For instance, if you’re in a group of extroverts and an extrovert FJ, you might dial back your own Fe (extroverted feeling – the way you extrovert and your primary function) in order to balance the group dynamics (because that is your FJ priority). So even though you might not be acting like an extrovert, nothing has actually changed about your personality.

Another common example is if a function other than one of your dominant is needed for a job. This happens most often to F males who use their T function in their work. That doesn’t change their basic type. The same thing happens the other way around for T mothers, at times. The nature of the job requires them to draw on their F. An N-type told to detail-clean something must draw on S. An S-type writing a book is also drawing on N.

We all have all the functions in our stack, but if one of the functions outside our dominant pair gets used more often or more publicly than our dominant pair, then our true type is hidden but not changed.

3. Your personality “changed” because you are maturing.

Now, we can hope that this result is actually the most common cause of personality change.
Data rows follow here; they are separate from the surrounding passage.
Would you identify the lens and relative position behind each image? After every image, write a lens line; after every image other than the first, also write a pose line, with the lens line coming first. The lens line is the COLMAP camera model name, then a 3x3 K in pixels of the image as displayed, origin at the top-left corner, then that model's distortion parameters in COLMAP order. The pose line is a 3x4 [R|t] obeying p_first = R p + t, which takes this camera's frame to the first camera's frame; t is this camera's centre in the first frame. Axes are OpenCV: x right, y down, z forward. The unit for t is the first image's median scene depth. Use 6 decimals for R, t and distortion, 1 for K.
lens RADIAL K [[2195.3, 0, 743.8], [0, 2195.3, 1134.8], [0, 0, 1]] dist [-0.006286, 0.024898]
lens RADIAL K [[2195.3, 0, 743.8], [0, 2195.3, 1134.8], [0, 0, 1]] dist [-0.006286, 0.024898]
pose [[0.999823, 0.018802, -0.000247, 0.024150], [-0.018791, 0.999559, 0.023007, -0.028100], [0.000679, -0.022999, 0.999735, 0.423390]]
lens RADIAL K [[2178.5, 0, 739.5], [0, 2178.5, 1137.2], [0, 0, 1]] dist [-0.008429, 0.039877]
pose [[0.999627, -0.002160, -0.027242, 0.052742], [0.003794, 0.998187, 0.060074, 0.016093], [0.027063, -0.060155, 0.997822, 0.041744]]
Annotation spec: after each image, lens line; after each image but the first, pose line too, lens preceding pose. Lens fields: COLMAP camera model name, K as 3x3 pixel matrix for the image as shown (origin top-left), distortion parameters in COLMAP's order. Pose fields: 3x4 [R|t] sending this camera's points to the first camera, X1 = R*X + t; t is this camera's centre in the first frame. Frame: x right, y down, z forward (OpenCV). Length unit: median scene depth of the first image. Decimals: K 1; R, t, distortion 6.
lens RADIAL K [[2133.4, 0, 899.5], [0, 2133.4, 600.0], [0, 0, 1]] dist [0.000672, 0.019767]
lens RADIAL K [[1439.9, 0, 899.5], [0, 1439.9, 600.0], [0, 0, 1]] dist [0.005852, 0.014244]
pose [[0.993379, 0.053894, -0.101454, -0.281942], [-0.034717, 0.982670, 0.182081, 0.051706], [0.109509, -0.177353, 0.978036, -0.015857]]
Isabel Briggs actually has an entire section on this in her book on typing. In it, she explains the maturing process as personality development. Her rough timeline goes something like:

  • Children – explore using all the functions and begin developing preferences while not necessarily having a dominant.
  • 20-somethings – Settle into using their primary function, perhaps in an unbalanced (without the secondary function) way.
  • 30-somethings – Develop their dominant pair and come to feel “themselves”
  • 40-somethings – Life requiring them to expand their function unsettles them and causes them to question themselves
  • 50-somethings – Become difficult to type because life experience has taught them how to successfully use the function appropriate to the situation rather than only their preferred or using the needed function badly.

This is a rough estimate based on her perception of averages. She says that what we call “maturity” is moving along this line of developing our ability to use all the functions in our stack well.

Thus, MBTI is designed first to describe healthy personality function and secondarily to outline potential paths to self-development, helping us be more aware of where we are weak not so we can stay stuck there but so that we can practice and grow and learn.

Our personalities do not change, but our ability to use them does.